Don't get me wrong, I don't care at all about anyone drinking at a show. It just confuses me when it seems like the drinking is actually more important *than* the show, especially when you're up at the front. Why pay for premium seats and then spend so little time at them? (can't say 'in them' since few on the floor actually sit during a show, however little they are into it they do usually at least remain standing). I just don't get that, I don't get why anyone would bother to pay that much for a show and then not get as much from it as they possibly could. If you're not that into it in the first place, why not go for cheaper seats? If you're not going to watch the whole show, why does it matter to you to be that close?

That's what I find confusing - row-jumping by a dedicated fan is a lot easier to understand than that is, that's all I was trying to say. The band at least does get something positive out of an enthusiastic fan who moves up as well - all they get out of people who spend more time away from their seat than at it is really just the price of the ticket. I can kinda see Neil's point about 'rotisserie' seating, even though as a fan I'd absolutely hate being shuffled back after scoring a close's just so much more fun for them when the people they can easily see are clearly jazzed to be there and are excited about the show/music even if they're only staring up in wonder and amazement the whole show. They put so much effort into every show, every single time, that I just cannot imagine being more interested in scoring another beer than in absorbing every moment of the show that I possibly can. I just don't want to miss any of it, and it kind of boggles my mind a little that anyone would pay those kinds of prices if they aren't as into it as I am. I guess I just don't see the point in that. :)
#158 - Posted 11/30/12 @12:37PM by ervnos [contact]
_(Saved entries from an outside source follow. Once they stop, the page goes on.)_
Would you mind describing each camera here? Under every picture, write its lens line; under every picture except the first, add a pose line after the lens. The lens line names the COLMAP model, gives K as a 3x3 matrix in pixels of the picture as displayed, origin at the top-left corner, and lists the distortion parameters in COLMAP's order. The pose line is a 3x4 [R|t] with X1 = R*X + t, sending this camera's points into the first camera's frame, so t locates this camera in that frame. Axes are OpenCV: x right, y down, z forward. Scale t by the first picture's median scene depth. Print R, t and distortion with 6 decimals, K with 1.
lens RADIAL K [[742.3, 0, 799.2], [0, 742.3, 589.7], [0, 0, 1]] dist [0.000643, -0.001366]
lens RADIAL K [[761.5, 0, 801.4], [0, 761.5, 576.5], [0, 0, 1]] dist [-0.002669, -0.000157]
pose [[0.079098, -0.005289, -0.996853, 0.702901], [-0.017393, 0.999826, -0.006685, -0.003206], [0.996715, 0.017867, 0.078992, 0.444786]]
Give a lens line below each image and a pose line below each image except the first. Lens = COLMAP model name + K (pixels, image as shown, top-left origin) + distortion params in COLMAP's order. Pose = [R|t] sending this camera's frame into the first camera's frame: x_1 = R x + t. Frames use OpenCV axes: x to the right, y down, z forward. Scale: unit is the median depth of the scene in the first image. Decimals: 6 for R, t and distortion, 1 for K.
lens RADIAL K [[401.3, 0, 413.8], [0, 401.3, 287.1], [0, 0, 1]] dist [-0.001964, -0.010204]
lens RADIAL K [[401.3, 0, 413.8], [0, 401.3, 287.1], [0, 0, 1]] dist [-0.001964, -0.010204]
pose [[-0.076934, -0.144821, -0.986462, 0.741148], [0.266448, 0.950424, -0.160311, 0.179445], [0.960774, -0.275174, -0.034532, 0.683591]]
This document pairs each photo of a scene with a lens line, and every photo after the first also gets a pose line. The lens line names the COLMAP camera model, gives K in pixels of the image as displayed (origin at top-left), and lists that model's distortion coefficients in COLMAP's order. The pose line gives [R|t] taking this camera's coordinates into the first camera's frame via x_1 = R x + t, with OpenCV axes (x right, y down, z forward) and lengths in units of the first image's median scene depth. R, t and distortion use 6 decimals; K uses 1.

In Anaheim we saw a guy jump over like 5 or 6 rows, past us in the 4th row, and try to end up in the front during "2112". Because he was pushing people, a multitude of fans pointed him out to security and they booted his butt out of our section. He definitely got what he deserved.

I can't speak for other instances of moving up, except for the self described 4'11" woman who was behind the 6'4" guy, in Newark. I don't think anybody got mad when she moved up a couple of rows, but she asked first. If you don't disrupt me, I won't notice you. If you are a horse's ass and take video or dance drunkenly against me, that will be a problem.

I think both security and the row jumpers are responsible. Saw that in San Diego in 2011, and Holmel NJ in 2008. I'd rather stand in a section with mellow fans than crazy drunkards any day. I don't care about the beer drinkers so long as they don't spill on me. It's their money, $10 or $12 for a beer or something like that? Their hangover too.